What must it have felt like to watch Sarah Kane’s final play, whose depressed protagonist plots imminent suicide, knowing that the playwright killed herself the previous year?
First staged in 2000, under the shadow of Kane’s death in 1999, it is back now with the original creative team, including director James Macdonald and its fine three-strong cast of Daniel Evans, Jo McInnes and Madeleine Potter. They play a divided self, it seems, reflecting on illness, shame, self-loathing, love, betrayal, medication culture and – importantly – the prospect of ending it all at exactly 4.48am.
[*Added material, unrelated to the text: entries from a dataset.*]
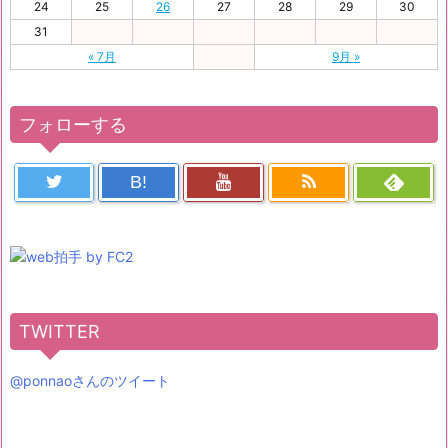
24
25
26
27
28
29
30
31
« 7月
9月 »
フォローする
B!
TWITTER
@ponnaoさんのツイート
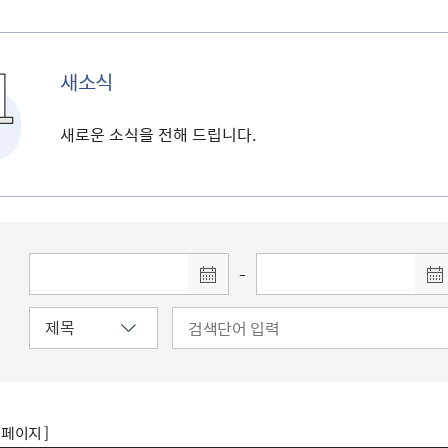
새소식
새로운 소식을 전해 드립니다.
-
8 페이지 ]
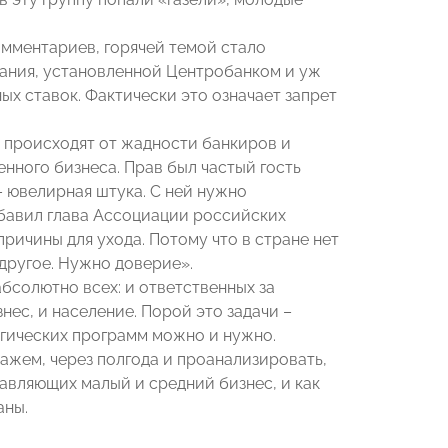
омментариев, горячей темой стало
ания, установленной Центробанком и уж
ых ставок. Фактически это означает запрет
ы происходят от жадности банкиров и
енного бизнеса. Прав был частый гость
– ювелирная штука. С ней нужно
обавил глава Ассоциации российских
причины для ухода. Потому что в стране нет
другое. Нужно доверие».
бсолютно всех: и ответственных за
нес, и население. Порой это задачи –
гических программ можно и нужно.
ажем, через полгода и проанализировать,
авляющих малый и средний бизнес, и как
аны.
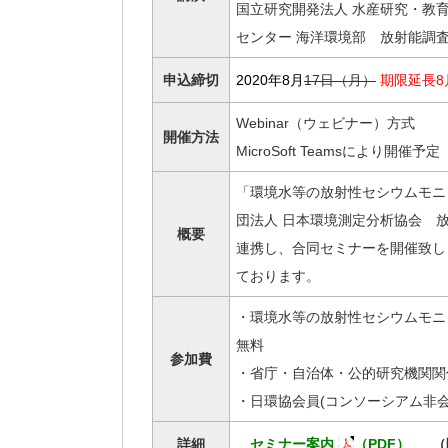
国立研究開発法人 水産研究・教
センター 海洋環境部 放射能調
申込締切
2020年8月
17日（月）
期限延長8
Webinar（ウェビナー）方式
開催方法
MicroSoft Teamsにより
「環境水等の放射性セシウムモニ
団法人 日本環境測定分析協会 放
概要
連携し、合同セミナーを開催致し
ております。
・環境水等の放射性セシウムモニ
無料
参加費
・省庁・自治体・公的研究機関関
・日環協会員(コンソーシアム非会
詳細
セミナー案内
（PDF）
（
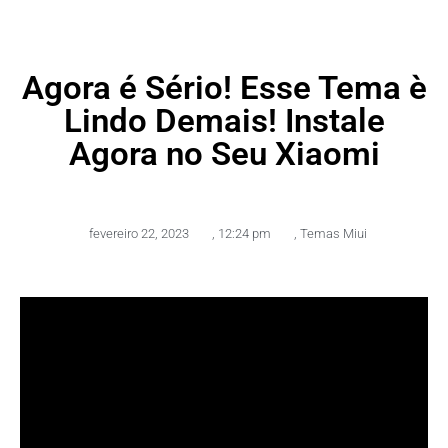
Agora é Sério! Esse Tema è
Lindo Demais! Instale
Agora no Seu Xiaomi
fevereiro 22, 2023
,
12:24 pm
,
Temas Miui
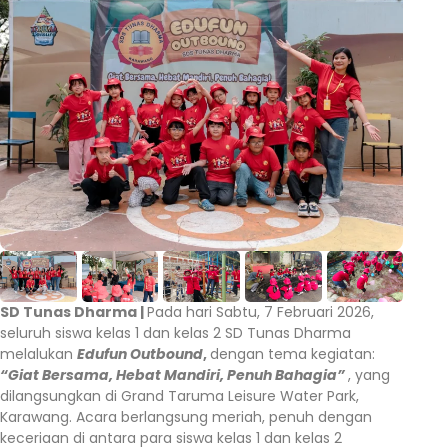
SD Tunas Dharma |
Pada hari Sabtu, 7 Februari 2026,
seluruh siswa kelas 1 dan kelas 2 SD Tunas Dharma
melalukan
Edufun Outbound
,
dengan tema kegiatan:
“Giat Bersama, Hebat Mandiri, Penuh Bahagia”
, yang
dilangsungkan di Grand Taruma Leisure Water Park,
Karawang. Acara berlangsung meriah, penuh dengan
keceriaan di antara para siswa kelas 1 dan kelas 2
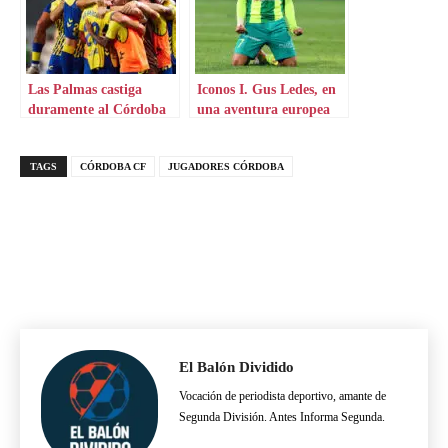
Las Palmas castiga
Iconos I. Gus Ledes, en
duramente al Córdoba
una aventura europea
CF
por Chipre
TAGS
CÓRDOBA CF
JUGADORES CÓRDOBA
El Balón Dividido
Vocación de periodista deportivo, amante de
Segunda División. Antes Informa Segunda.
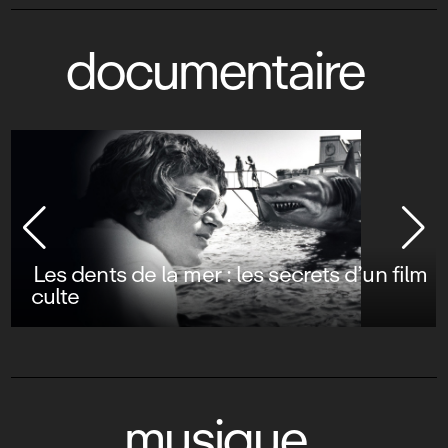
documentaire
Les dents de la mer : les secrets d’un film
culte
musique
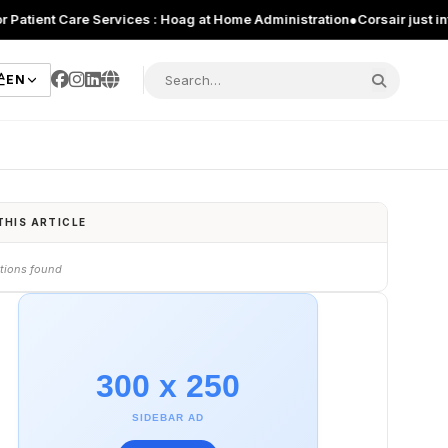
 Services : Hoag at Home Administration
●
Corsair just introduced new g
EN
THIS ARTICLE
tions found
300 x 250
SIDEBAR AD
Co-produced by the Royal Shakespeare Company, the play is again staged in the upstairs theatre at the Royal Court (after which it will travel to Stratford-upon-Avon). It is variously abstruse and lucid in its arguments on life, death and suicide, and still original in form. But this production feels like the reconstruction of a seminal performance rather than a seminal performance for today. Maybe this is because Kane’s position has changed in the intervening decades: she sits firmly in the canon. So this replica-like revival has the strange effect of a museum piece in this “new writing” space, posthumous and reverential.
Jeremy Herbert’s set is a white square with functional table, chairs and an overhanging mirror that reflects the audience and the protagonist’s selves which acquire more fractured counterparts in shadow. Light alters in this room, glowing sharp or soporific, like the setting and rising of the sun (beautifully designed lighting by Nigel Edwards). There are bursts of disturbance within, reminiscent of the grey fuzz of an old TV set, which becomes an inspired visual analogy for the dismal brain fog of depression.

The protagonist variously lies prone, circles the stage or sits in antagonistic conversation with a psychiatrist (another inner voice). There are deep, startlingly lyrical passages (“the cold black pond of myself”) alongside bathos and grim humour; the script is an exemplar of Kane’s perceptive and emotionally unswerving gifts as a writer.
But dramatically it is sedate. You wish for something messier, louder, angrier. There are flickers of this – a stunning moment when the protagonist (McInnes) shouts as she lies on the table, enraged at life – yet it then returns to blankness. Maybe this non-mood is the point – a depression that leaves meaningful emotion quashed – but it evokes a kind of vacancy in the air nonetheless.
There is still value in its staging and poignancy, too. It is beautifully performed with moments of bared anguish and delicate detail. The opening of the stage windows, a countervailing gesture to the reflection of a closed window on stage, is a haunting, yet exhilarating, final image.
At the Royal Court theatre, London, until 5 July. Then at the Other Place, Stratford-upon-Avon, 10-27 July.